Guerreiros altruístas



da Folha de S.Paulo


A guerra na Pré-História era frequente e altamente letal, mas essa luta constante está ligada ao surgimento de comportamentos altruístas na espécie humana. E quando os grupos humanos atingiram determinado tamanho, criava-se o potencial para uma revolução no comportamento e na cultura.
É o que indicam dois estudos publicados na edição de hoje da revista científica "Science".
José Manuel Ribeiro/Reuters
Figura de 10 mil anos com cavalos copulando é uma das primeiras que dão a ideia de movimento, afirmam pesquisadores em artigos
Samuel Bowles, do Instituto Santa Fé (EUA) e da Universidade de Siena (Itália), usou dados arqueológicos e etnográficos sobre populações de caçadores-coletores e mostrou que a mortalidade produzida pelos conflitos poderia ter promovido a predisposição para ajudar membros de grupos não diretamente aparentados.
O guerreiro "altruísta" é aquele que está disposto a sacrificar a vida em prol da sobrevivência do grupo.Mas quão precisas são as estimativas de populações pré-históricas, ou da mortalidade das guerras mais remotas?
"É surpreendente --e um pouco reconfortante-- que os conjuntos de dados etnográficos e arqueológicos resultem em quase a mesma estimativa -14% de mortalidade", disse Bowles à Folha.
Revoluções
Já os pesquisadores Adam Powell; Stephen Shennan e Mark Thomas, do University College, de Londres, afirmam que o tamanho das populações explicaria o motivo de comportamentos socioculturais modernos terem surgido na África há 90 mil anos, desaparecido há 65 mil anos e ressurgido na Europa 45 mil anos atrás.
"Por comportamento moderno, nós queremos dizer um salto radical em complexidade cultural e tecnológica, que torna nossa espécie única. Isso inclui comportamento simbólico, como arte abstrata e realista, decoração corporal usando contas, ocre ou kits de tatuagem; instrumentos musicais, artefatos de osso, chifre e marfim; lâminas de pedra e tecnologia de caça mais sofisticada, como arcos, bumerangues e redes", afirma Powell.
Em geral, os pesquisadores especulavam que essa revolução cultural tivesse surgido por conta do aumento do cérebro humano. Mas os autores lembram que esse comportamento só surgiu cerca de 100 mil anos depois de ter aparecido o ser humano anatomicamente moderno, e que em alguns casos as inovações foram perdidas.

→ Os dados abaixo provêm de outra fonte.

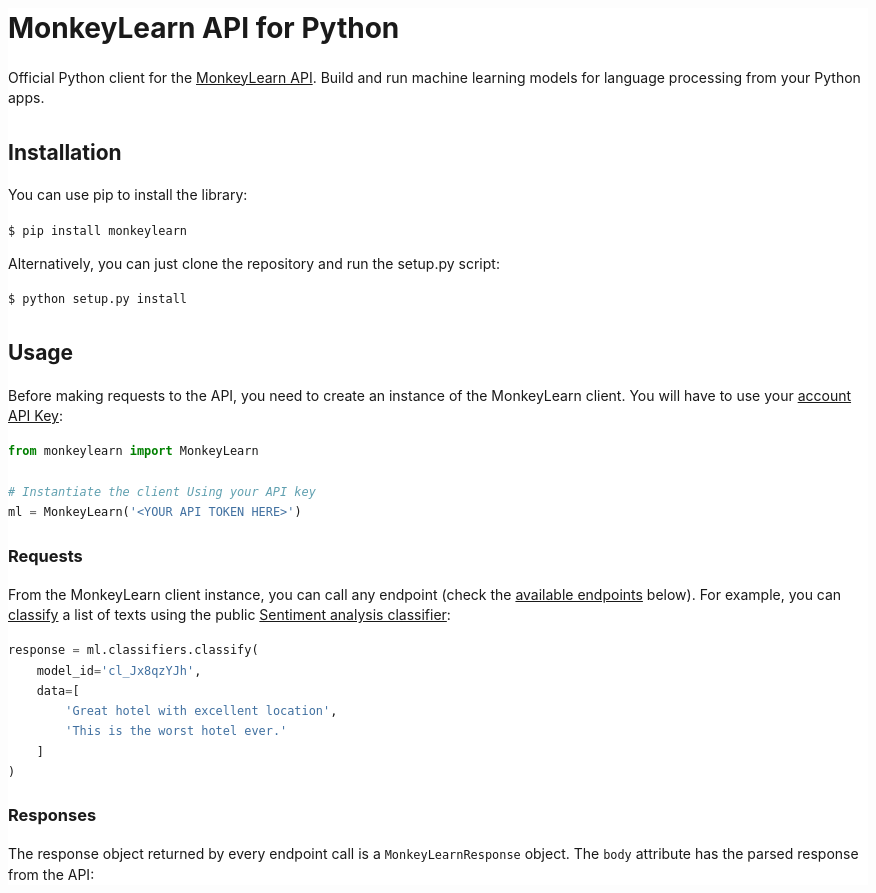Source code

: # MonkeyLearn API for Python

Official Python client for the [MonkeyLearn API](https://monkeylearn.com/api/). Build and run machine learning models for language processing from your Python apps.


Installation
---------------


You can use pip to install the library:

```bash
$ pip install monkeylearn
```

Alternatively, you can just clone the repository and run the setup.py script:

```bash
$ python setup.py install
```


Usage
------


Before making requests to the API, you need to create an instance of the MonkeyLearn client. You will have to use your [account API Key](https://app.monkeylearn.com/main/my-account/tab/api-keys/):

```python
from monkeylearn import MonkeyLearn

# Instantiate the client Using your API key
ml = MonkeyLearn('<YOUR API TOKEN HERE>')
```

### Requests

From the MonkeyLearn client instance, you can call any endpoint (check the [available endpoints](#available-endpoints) below). For example, you can [classify](#classify) a list of texts using the public [Sentiment analysis classifier](https://app.monkeylearn.com/main/classifiers/cl_oJNMkt2V/):


```python
response = ml.classifiers.classify(
    model_id='cl_Jx8qzYJh',
    data=[
        'Great hotel with excellent location',
        'This is the worst hotel ever.'
    ]
)

```

### Responses

The response object returned by every endpoint call is a `MonkeyLearnResponse` object. The `body` attribute has the parsed response from the API:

Eles argumentam com cálculos sobre o tamanho das antigas populações, que mostram que só quando elas atingem uma determinada massa crítica é que as inovações podem surgir e ser transmitidas.
Ruth Mace, também do University College, de Londres, discutiu as duas pesquisas em artigo também na edição de hoje da "Science". "Os dois estudos sugerem que a estrutura demográfica das nossas populações ancestrais determinava como a evolução social procederia", diz Mace.
Ela lembra que os biólogos tendem a achar que a seleção natural darwiniana, o motor da evolução, age principalmente em indivíduos e em genes. Mas novos estudos têm procurado mostrar que a seleção também age no grupo social.
"Definir altruísmo também é sempre problemático. Aqui ele é definido como um comportamento que ajuda o grupo, mas que pode ser custoso ao indivíduo", disse Mace à Folha.
Bowles diz que procurou usar dados apenas sobre populações de caçadores-coletores que não faziam grande uso de animais ou plantas domesticados, pois ele queria manter o foco sobre as condições que existiam há 100 mil anos, e não há 10 mil, quando a agricultura e a pecuária já existiam. Ficaram de fora, assim, dados sobre a guerra entre os índios Yanomami da fronteira Brasil-Venezuela, "o povo feroz".
"O outro artigo é consistente com o meu trabalho. Mas a questão é muito diferente. Uma população mais densa não apenas cria oportunidades para troca, mas também para conflitos", comenta Bowles.